Japanese, Jewish Recipes
3 recipes found

Miso Matzo Ball Soup
This is a delightful, comforting soup to start your Passover Seder (see Tip) or to serve any time of year. The matzo balls add a festive crosscultural touch to miso soup, a dish so beloved in Japan it’s consumed at almost every meal. Vary the vegetables and tofu as you wish, adding potatoes, onion, carrots, cabbage or really any thinly cut vegetable that you fancy. Fresh ginger and a bit of ichimi togarashi give the matzo balls some punch. Finish the soup with a sprinkle of Japanese shiso leaves, a member of the mint family.
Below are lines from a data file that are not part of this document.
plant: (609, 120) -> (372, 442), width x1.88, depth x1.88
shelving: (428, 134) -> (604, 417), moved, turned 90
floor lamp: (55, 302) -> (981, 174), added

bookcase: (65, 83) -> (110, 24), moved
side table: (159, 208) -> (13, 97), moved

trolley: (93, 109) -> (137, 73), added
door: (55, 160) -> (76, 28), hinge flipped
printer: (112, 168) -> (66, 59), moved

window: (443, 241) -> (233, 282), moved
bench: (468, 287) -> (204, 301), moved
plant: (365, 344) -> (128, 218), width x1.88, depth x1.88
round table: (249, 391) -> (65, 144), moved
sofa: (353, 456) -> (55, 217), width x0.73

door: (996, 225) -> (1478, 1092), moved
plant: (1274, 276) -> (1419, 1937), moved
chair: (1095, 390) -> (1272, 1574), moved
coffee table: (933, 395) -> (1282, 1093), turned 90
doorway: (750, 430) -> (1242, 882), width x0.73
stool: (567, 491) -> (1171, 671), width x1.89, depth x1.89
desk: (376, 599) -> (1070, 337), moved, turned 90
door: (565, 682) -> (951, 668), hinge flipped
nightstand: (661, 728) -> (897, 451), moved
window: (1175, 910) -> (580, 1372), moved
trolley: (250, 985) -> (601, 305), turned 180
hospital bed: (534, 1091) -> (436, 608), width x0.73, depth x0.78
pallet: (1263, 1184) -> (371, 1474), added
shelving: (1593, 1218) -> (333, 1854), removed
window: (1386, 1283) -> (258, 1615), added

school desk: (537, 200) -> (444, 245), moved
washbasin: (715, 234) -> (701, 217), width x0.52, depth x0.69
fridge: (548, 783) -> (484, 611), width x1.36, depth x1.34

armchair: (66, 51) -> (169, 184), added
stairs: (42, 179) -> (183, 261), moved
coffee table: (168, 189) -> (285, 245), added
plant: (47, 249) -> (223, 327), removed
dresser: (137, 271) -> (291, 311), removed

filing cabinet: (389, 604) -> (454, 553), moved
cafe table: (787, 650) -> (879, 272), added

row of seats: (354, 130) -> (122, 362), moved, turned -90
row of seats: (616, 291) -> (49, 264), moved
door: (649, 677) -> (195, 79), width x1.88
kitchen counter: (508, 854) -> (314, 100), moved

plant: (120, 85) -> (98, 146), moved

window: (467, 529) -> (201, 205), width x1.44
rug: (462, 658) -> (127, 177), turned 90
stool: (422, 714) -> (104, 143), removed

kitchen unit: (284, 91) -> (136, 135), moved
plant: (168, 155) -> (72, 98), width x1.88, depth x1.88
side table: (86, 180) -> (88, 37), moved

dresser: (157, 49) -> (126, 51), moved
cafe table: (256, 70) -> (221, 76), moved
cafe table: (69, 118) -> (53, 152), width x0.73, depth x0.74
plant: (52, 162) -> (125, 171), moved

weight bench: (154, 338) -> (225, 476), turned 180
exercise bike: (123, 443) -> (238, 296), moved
For a large crowd, you can prepare both the soup and the matzo balls ahead of time and heat them up separately, combining them just before serving.

Shalom Japan’s Lox Bowl
The lox bowl at Shalom Japan, a Brooklyn restaurant created by chef-owners Sawako Okochi and Aaron Israel, shows how the combination of ingredients can tell a story. Lox, a Jewish-American staple, is set over a bed of sushi rice, inspired by Japanese chirashi bowls, in a meal that marries the cultures of both chefs. The dish combines lox, avocado and spicy mayo with crunchy cucumber, tangy pickles, sweetened kombu and fresh herbs, in a pile of salty, sweet and acidic umami. It takes some prep and quite a few ingredients, but you can pick and choose toppings to taste: “There aren’t too many rules, other than doing fish over rice,” Mr. Israel said. They cure their own salmon with parsley and dill, coriander and bonito flakes at Shalom Japan, but you can top your rice with store-bought gravlax, or even cooked salmon, tuna or scallops, before piling on your desired garnishes.

Okonomi-Latke
This hybrid of the Japanese okonomiyaki pancake and the traditional Jewish latke is from Sawako Okochi and Aaron Israel, the chefs and owners of Shalom Japan in Williamsburg, Brooklyn. It works beautifully in any setting where you might ordinarily serve latkes and is a fine base for caviars of any hue.